精々、利用しようとしか思っていないと、散々な悪態を聞いてきた。
そのイメージが払しょくされるほど、清々しい対応に俺は首を傾げた。
圓照寺は臨済宗南禅寺派であり、宗派は違うが興聖寺とも交流があったので、他の禅宗の寺に手紙を書いて貰えるという前向きの話を逆に言い出してきてくれた。
確かに、一向宗を除けば守護に成り代わろうという宗派は少ない。
ここまで協力的だと気味が悪い。
◇◇◇
宗派が違っても寺の交流は割と行われる。
太良庄の戦いは、太良庄にある寺の僧侶達が目撃していた。
寺を借りて宿舎とし、庭を借りて訓練をし、そして、山の麓で決戦が起こった。
最初から最後まで、菊童丸、つまり、俺が主導していたことを一部始終見ていた訳である。
それは小浜の寺々に伝わっていた。
負けた守護武田 信豊が俺を『足利尊氏公の再来』と称したことも伝わっている。
山の上から見ていれば、俺は朽木から連れてきた150名の手勢のみで、800名の守護信豊を翻弄し、四倍の敵を一蹴したように見えた。

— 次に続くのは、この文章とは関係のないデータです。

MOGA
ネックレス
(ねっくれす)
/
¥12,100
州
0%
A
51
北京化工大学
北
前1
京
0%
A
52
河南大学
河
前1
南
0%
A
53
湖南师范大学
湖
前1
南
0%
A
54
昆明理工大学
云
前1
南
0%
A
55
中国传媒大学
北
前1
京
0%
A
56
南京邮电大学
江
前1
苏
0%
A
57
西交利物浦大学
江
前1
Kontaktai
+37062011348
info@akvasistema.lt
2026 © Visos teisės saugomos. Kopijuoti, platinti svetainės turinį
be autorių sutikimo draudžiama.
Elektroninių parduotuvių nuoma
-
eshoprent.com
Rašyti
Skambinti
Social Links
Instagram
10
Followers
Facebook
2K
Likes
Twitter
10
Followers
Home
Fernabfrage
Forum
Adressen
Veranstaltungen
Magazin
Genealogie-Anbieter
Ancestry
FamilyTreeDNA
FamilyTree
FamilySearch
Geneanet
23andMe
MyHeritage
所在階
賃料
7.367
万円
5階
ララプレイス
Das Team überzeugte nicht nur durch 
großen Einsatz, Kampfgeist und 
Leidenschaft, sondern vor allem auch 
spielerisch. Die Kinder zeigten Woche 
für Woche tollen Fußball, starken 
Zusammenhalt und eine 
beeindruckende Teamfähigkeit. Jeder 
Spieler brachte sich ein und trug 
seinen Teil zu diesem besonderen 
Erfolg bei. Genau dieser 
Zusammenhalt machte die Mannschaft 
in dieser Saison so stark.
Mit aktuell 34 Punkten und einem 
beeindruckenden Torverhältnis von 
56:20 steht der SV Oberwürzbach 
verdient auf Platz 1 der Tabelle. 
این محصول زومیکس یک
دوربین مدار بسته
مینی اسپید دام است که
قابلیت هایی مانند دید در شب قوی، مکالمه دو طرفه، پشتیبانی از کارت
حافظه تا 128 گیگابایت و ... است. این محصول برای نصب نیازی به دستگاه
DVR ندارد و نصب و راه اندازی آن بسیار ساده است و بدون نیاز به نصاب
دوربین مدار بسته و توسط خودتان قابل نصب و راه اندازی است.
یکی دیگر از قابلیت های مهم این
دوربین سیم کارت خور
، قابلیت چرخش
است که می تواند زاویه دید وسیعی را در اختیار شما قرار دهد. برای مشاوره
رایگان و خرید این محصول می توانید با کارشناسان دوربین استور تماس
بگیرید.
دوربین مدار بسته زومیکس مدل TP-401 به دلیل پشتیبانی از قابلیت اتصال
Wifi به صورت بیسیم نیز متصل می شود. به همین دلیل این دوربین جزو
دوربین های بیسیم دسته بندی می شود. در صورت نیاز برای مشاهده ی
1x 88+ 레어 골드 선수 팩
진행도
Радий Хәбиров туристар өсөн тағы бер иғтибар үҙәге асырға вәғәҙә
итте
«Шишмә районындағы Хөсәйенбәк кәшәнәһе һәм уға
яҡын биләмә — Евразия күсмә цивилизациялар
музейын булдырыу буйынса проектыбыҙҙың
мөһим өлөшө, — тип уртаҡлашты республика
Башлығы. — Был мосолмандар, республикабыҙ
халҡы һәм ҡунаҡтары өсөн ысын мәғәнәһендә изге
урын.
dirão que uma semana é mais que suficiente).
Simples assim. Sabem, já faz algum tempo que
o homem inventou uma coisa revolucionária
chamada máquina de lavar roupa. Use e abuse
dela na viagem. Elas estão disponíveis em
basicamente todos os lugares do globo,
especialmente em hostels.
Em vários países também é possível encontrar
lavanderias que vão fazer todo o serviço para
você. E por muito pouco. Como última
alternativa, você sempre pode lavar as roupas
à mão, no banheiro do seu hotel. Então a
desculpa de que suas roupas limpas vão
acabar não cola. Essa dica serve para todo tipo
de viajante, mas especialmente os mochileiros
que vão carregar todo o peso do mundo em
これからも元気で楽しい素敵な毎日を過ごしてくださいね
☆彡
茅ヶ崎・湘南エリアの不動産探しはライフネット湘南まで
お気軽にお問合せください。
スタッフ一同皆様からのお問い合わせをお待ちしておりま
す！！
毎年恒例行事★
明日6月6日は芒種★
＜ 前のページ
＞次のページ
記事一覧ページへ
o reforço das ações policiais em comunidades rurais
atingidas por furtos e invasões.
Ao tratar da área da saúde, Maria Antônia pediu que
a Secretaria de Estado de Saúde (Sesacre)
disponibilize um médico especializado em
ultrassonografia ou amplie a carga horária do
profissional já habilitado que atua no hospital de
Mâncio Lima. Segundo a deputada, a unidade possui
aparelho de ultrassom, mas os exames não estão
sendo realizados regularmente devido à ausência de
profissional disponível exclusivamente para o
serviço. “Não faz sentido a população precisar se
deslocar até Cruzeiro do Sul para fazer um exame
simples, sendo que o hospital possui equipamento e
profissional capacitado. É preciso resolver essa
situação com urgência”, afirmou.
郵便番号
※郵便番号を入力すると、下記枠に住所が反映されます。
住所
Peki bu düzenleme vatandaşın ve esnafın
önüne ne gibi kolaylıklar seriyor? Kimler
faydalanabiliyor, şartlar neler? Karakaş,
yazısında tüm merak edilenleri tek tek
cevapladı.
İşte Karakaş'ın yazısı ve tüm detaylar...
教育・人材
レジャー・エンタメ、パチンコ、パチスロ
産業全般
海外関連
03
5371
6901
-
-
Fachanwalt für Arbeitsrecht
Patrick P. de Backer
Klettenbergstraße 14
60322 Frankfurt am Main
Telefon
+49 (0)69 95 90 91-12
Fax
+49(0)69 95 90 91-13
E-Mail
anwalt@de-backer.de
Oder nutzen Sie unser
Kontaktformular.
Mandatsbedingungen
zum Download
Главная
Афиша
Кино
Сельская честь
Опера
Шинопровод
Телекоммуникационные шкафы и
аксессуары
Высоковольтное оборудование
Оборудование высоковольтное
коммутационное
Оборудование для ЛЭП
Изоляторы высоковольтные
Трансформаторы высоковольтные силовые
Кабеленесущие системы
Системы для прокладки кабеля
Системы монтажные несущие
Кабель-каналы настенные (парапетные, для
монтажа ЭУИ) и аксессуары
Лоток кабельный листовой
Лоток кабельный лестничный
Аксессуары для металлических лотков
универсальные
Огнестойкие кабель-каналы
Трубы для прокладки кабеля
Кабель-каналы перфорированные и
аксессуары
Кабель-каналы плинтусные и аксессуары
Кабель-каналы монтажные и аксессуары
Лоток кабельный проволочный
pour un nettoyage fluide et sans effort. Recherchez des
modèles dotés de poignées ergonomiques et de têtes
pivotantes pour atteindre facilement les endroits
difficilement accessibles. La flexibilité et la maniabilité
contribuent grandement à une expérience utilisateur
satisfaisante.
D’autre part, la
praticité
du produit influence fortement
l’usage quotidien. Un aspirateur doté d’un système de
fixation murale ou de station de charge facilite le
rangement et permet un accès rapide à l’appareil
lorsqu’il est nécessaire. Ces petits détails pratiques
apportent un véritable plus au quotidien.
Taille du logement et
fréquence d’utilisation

しかも、商人衆を手玉にとって武田家を懐柔してしまった。
あの稚児は只者ならぬ。
そう評価されていた。
小浜は都と日本海を結ぶ町であり、平安の時代より朝廷と共に栄えてきた。
応仁の乱より幕府が衰退すると、小浜の衰退も顕著となっていた。
幕府の復興は小浜の復興に繋がる。
足利尊氏公の再来によって将軍家が復権すれば、小浜が再び栄えるという思いが俺への期待感になっているなんて知らなかった。
小浜の寺々は宗派を超えて、俺を買っていた訳だ。
そりゃ、協力的になる。
もっと早く気が付くべきであった。